A daily analytics pipeline that aggregates e-commerce transaction data. A CronJob runs every morning at 06:00 UTC, reading raw orders from a PostgreSQL data warehouse and producing summary tables (revenue by region, order summaries).

[CronJob: daily-rollup] --> [Job Pod]
                                |
                           reads ConfigMap: analytics-config
                                |
                           DB_HOST: analytics-db
                           DB_NAME: warehouse (should be prod)
                                    warehouse_staging (is actually staging)
                                |
                           [PostgreSQL: analytics-db]
                              /              \
                    [warehouse]          [warehouse_staging]
                    142K records/day      14K test records
                    $3M daily revenue     $290K test revenue

What's Broken

Root cause: On December 8, someone applied the staging ConfigMap (analytics-config-staging.yaml) to the production namespace. Both files define a ConfigMap named analytics-config in namespace analytics, but the staging version points to DB_NAME: warehouse_staging. The kubectl apply replaced the production ConfigMap with the staging one.

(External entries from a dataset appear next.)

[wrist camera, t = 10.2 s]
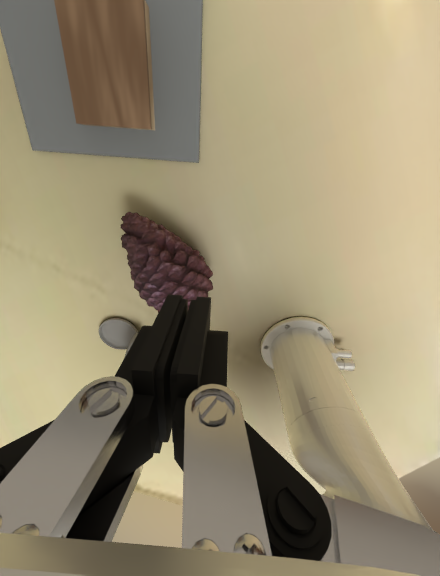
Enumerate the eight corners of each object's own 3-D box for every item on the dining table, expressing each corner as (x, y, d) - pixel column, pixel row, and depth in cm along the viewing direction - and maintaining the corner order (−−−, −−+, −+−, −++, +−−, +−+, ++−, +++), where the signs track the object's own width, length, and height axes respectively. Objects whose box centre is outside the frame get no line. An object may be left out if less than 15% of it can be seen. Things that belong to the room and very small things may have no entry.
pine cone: (112, 218, 34) (74, 242, 26) (175, 185, 32) (156, 198, 23) (177, 314, 42) (165, 358, 33) (231, 293, 40) (233, 333, 31)
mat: (203, -32, 23) (202, -36, 23) (199, 162, 31) (198, 162, 30) (-17, -51, 23) (-22, -55, 22) (35, 150, 30) (32, 150, 30)
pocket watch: (94, 320, 43) (60, 364, 34) (138, 309, 42) (115, 352, 33) (116, 355, 47) (91, 402, 38) (158, 345, 45) (141, 392, 37)
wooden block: (142, -4, 22) (52, -12, 22) (150, 129, 27) (76, 123, 27) (148, 7, 24) (64, 0, 24) (155, 130, 29) (85, 125, 29)
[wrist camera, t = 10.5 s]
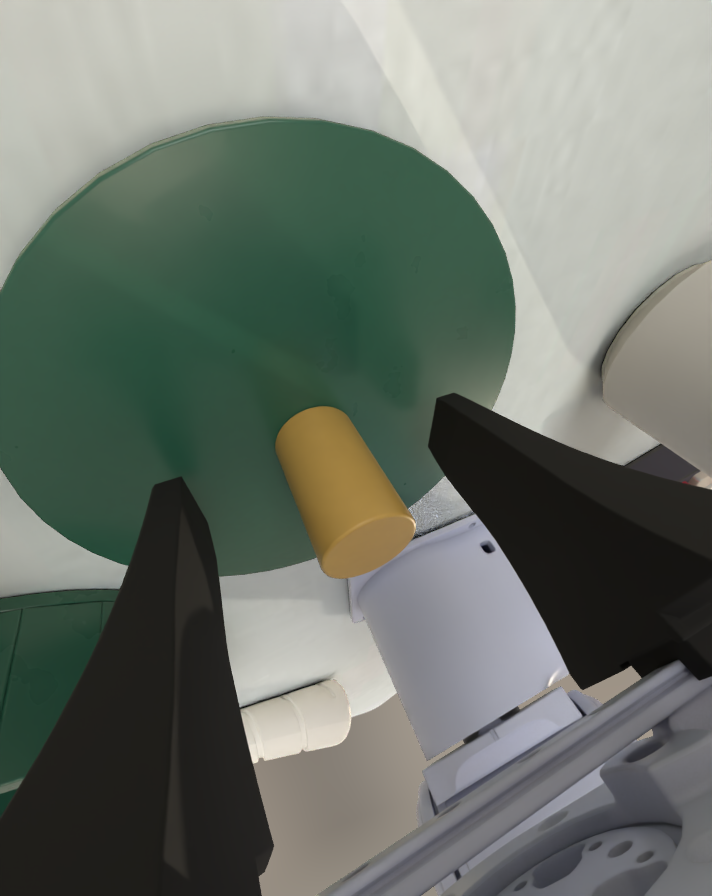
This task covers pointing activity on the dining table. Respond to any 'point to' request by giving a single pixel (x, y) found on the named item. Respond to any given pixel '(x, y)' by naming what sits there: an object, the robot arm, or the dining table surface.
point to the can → (668, 367)
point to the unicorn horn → (297, 721)
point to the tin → (41, 669)
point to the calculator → (670, 467)
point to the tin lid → (251, 342)
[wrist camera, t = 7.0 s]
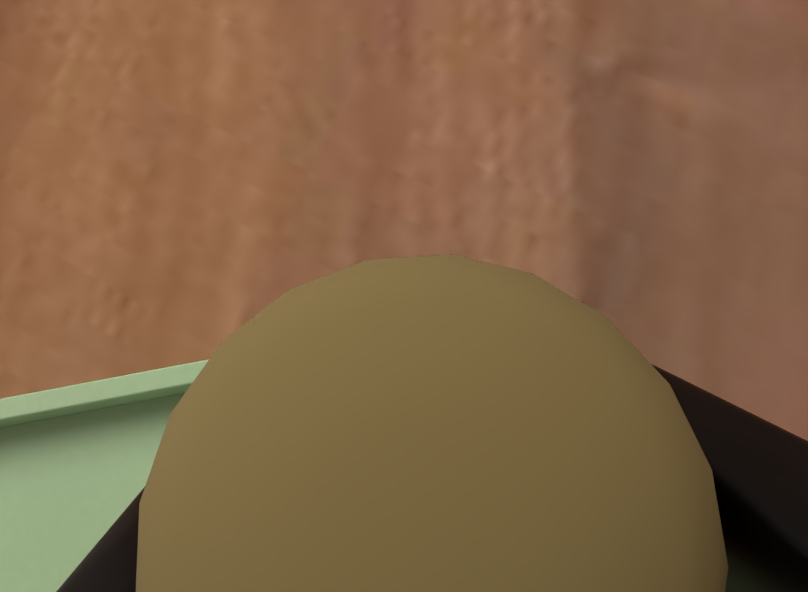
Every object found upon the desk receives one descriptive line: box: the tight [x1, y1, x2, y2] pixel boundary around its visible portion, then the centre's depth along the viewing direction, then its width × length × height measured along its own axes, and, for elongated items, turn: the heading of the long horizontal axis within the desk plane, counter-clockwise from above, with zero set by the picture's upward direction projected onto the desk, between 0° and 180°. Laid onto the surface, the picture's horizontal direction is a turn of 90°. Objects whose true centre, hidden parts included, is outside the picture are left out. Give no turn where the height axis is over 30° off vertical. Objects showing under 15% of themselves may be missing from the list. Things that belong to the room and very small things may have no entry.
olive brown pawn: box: [136, 254, 728, 592], centre depth 10 cm, size 6×6×11 cm
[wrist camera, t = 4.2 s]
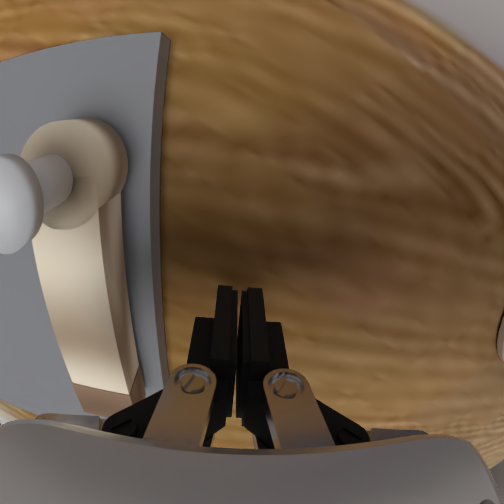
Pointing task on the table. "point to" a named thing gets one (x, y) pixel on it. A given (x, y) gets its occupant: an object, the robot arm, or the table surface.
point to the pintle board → (139, 125)
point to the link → (88, 265)
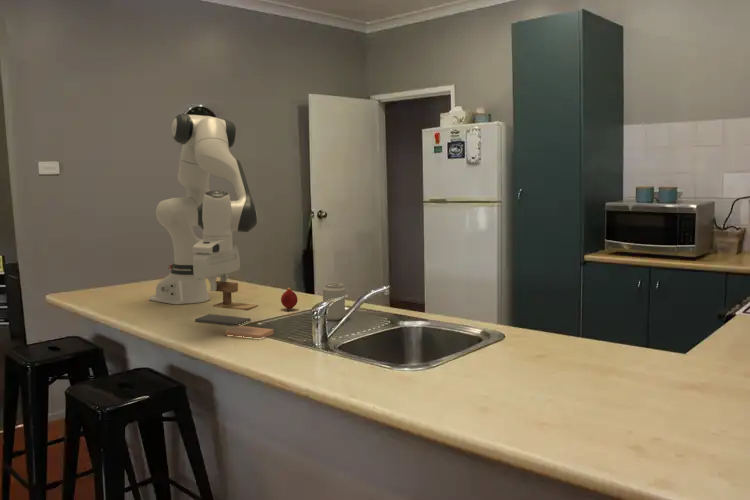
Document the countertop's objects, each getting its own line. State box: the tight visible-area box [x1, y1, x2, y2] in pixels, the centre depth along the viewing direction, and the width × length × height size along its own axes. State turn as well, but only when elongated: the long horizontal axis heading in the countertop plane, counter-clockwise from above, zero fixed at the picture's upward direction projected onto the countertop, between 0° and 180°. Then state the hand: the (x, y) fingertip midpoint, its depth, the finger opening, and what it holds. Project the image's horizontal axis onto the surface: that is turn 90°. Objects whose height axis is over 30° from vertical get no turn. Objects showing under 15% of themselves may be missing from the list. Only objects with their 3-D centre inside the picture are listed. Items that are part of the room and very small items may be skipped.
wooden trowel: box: [210, 280, 259, 311], centre depth 197 cm, size 14×6×7 cm, turn 70°
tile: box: [224, 325, 274, 338], centre depth 196 cm, size 2×8×12 cm
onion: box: [280, 287, 298, 310], centre depth 231 cm, size 6×6×8 cm
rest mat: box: [194, 313, 251, 326], centre depth 213 cm, size 16×8×1 cm, turn 70°
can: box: [322, 282, 346, 322], centre depth 218 cm, size 8×8×12 cm
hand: (218, 289), depth 198 cm, fingers closed on wooden trowel, 3 cm apart
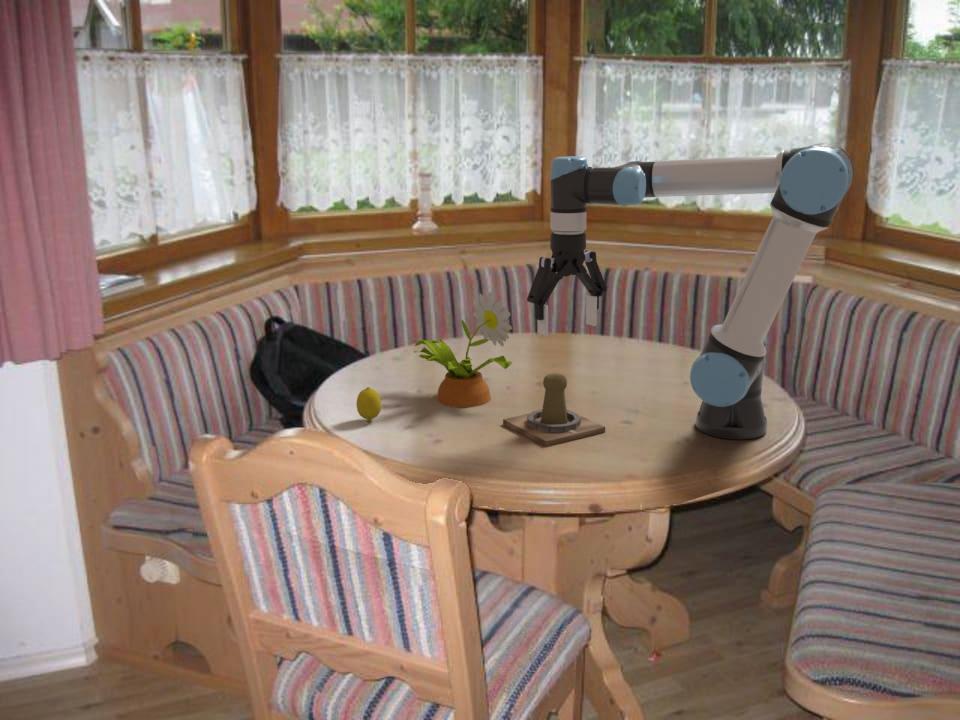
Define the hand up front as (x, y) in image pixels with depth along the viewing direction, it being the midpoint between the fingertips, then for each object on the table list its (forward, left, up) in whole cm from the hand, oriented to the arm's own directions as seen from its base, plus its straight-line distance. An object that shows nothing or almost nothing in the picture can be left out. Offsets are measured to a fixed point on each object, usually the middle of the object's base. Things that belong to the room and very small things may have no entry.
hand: (567, 329), depth 212 cm
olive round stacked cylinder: (-1, +4, -21) cm, 21 cm away
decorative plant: (+28, +11, -22) cm, 37 cm away
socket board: (-1, +4, -22) cm, 22 cm away
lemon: (+25, +36, -22) cm, 49 cm away
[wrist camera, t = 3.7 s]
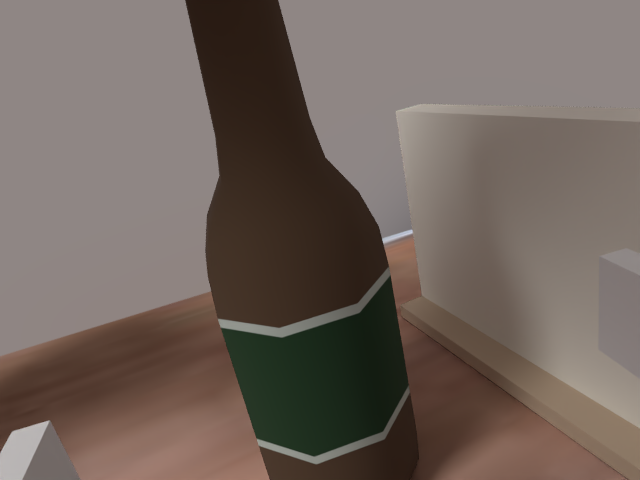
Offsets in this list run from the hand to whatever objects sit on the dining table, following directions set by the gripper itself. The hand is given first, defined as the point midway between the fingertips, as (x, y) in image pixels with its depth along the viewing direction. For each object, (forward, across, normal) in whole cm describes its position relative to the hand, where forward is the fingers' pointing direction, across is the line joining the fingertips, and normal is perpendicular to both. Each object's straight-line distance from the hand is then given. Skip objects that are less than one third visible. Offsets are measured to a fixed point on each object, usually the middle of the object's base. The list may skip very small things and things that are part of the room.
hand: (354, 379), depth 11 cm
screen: (+12, +13, -12) cm, 22 cm away
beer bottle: (+10, 0, -13) cm, 16 cm away
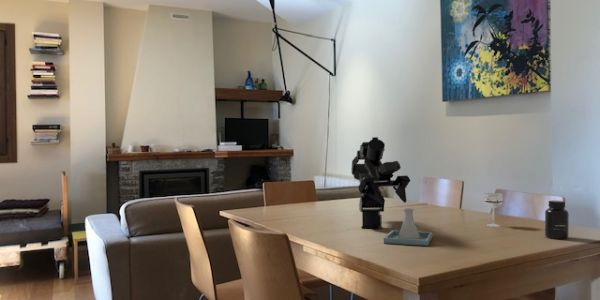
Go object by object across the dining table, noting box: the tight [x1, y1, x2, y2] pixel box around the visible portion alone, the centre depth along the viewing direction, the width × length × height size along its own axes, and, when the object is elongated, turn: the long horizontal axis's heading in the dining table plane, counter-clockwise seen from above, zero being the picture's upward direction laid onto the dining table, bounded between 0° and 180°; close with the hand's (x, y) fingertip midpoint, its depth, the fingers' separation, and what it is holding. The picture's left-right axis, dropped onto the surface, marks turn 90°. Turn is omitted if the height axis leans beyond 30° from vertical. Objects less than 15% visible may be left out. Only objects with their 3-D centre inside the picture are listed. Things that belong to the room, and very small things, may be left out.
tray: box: [383, 229, 433, 247], centre depth 153 cm, size 14×14×2 cm
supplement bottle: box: [544, 200, 570, 240], centre depth 154 cm, size 7×7×12 cm
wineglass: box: [483, 192, 504, 228], centre depth 177 cm, size 7×7×12 cm
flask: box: [398, 207, 420, 240], centre depth 153 cm, size 7×7×10 cm
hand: (394, 202), depth 160 cm, fingers open, 9 cm apart
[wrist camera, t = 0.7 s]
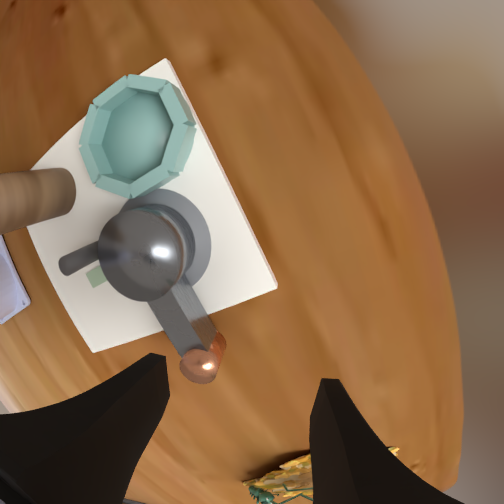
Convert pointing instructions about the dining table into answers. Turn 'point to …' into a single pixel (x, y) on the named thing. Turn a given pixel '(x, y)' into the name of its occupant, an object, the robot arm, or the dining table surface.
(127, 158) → the socket
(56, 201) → the pin
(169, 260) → the grey ball-ended lever
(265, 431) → the dining table surface
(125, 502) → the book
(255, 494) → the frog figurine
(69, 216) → the board
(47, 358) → the dining table surface
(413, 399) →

The job connects to the same database server (analytics-db:5432) but reads from the staging database (warehouse_staging) which has only ~14K test records — about 10x fewer than production. The rollup runs successfully because the schema is identical, but the output is wrong: revenue figures are 10x lower ($290K vs $3M) and record counts are 10x lower (14,293 vs 142,918).

The job log shows Connected to ... analytics-db:5432/warehouse which looks correct. But this is misleading — the log may be printing the configured database name from the ConfigMap at startup, while the actual connection uses the staging database. Or the log format is truncated. The definitive evidence is the metrics: identical record counts (14,293) on Dec 8 and 9 (staging data is static), and revenue dropping from $3M to $290K.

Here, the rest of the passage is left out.